>>>>>

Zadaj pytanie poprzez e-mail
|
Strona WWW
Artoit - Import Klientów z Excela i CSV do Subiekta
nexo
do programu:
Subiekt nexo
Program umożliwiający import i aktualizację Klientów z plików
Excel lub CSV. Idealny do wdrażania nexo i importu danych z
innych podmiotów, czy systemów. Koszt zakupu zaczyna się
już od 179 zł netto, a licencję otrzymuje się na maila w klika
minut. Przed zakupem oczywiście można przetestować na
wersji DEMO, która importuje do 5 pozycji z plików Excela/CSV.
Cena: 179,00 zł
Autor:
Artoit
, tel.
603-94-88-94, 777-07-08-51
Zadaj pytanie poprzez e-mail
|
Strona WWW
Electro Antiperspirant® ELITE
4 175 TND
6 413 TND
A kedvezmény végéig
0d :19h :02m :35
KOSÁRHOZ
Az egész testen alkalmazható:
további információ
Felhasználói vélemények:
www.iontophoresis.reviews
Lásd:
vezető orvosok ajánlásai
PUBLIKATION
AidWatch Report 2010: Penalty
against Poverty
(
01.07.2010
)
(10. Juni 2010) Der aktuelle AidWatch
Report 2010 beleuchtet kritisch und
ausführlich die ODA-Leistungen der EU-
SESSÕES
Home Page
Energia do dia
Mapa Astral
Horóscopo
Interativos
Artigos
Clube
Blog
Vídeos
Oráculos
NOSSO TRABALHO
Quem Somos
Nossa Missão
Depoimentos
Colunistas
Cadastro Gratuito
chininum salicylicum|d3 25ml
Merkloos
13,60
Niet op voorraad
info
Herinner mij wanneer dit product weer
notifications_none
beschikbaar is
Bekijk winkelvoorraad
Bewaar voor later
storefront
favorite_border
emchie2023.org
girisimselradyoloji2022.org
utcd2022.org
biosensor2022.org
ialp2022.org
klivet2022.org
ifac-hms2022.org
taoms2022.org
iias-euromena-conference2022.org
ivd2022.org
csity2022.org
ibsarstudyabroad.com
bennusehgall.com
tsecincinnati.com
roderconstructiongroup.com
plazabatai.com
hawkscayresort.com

<<<<<

▸ Directive: Find every line above where the word "Excela" occurs, and copy that line.

▸ Answer to this task:
Artoit - Import Klientów z Excela i CSV do Subiekta
wersji DEMO, która importuje do 5 pozycji z plików Excela/CSV.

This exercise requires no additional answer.